▶ **Selected excerpt**
I had the same problem as well. For every of my 10 servers I updated to 5.1 with latest patchlevel (fist to 102189 and at last to 1065491). And it made no difference if the server was connected via Etherchannel (8 of my servers) or just with just 1 cable. By the way - server are all the same: HP Proliant DL380G7 - patched with latest firmware.

It was always the same after the update: there were the messages every, I think, 5 minutes, in the events in vSphere:

"Alarm 'Network connectivity lost' on <SERVERNAME> triggered an action" followed by "Alarm 'Network connectivity lost': an SNMPtrap for entity <SERVERNAME> was sent".

First I checked all my network configuration - did not find anything.

After the first 4 updates I contacted VMWare support and they had a look on our servers and did not find anything. But one of the VMWare technicians restarted the "VMware VirtualCenter Server" service on the vCenter-Server and then the messages disappeared...

I repeated the procedure with the next updates - every time the messages appeared I restarted the service and the messages were not coming again.

So far for my experiences - perhaps this helps you a little bit.

Cheers!

ChristianFenebe
Contributor
Contributor

Hello ALDC,

thanks for sharing your answer.

After rebooting the vCenter Server the message didn't appeare any more.

0 Kudos
animesh41
Enthusiast
Enthusiast

Hi All,

I was getting the same issue on just one of the host in the cluster. All nics in active state, and none down, no errors on switch..

So then I just disabled the alarm on the vcenter, waited a minute and reenabled it back

..

It works fine after that ...

cheers!

VCIX-NV | VCAP 3x | AWS-SAA | TOGAF | vExpert
0 Kudos
DaneTruscott
Contributor
Contributor

Hi,

Just wanted to add, had the same issue with it happening on only one host, disabled and re-enabled the alert fixed the issue for me too.

▶ **Task to complete**
Reproduce the forum thread about the "Network connectivity lost" alarm word for word, everything from "First I checked" down to "the messages disappeared...".

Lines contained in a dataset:
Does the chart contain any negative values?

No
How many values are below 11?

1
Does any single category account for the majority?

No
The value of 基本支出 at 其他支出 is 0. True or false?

▶ **Written reply**
First I checked all my network configuration - did not find anything.

After the first 4 updates I contacted VMWare support and they had a look on our servers and did not find anything. But one of the VMWare technicians restarted the "VMware VirtualCenter Server" service on the vCenter-Server and then the messages disappeared...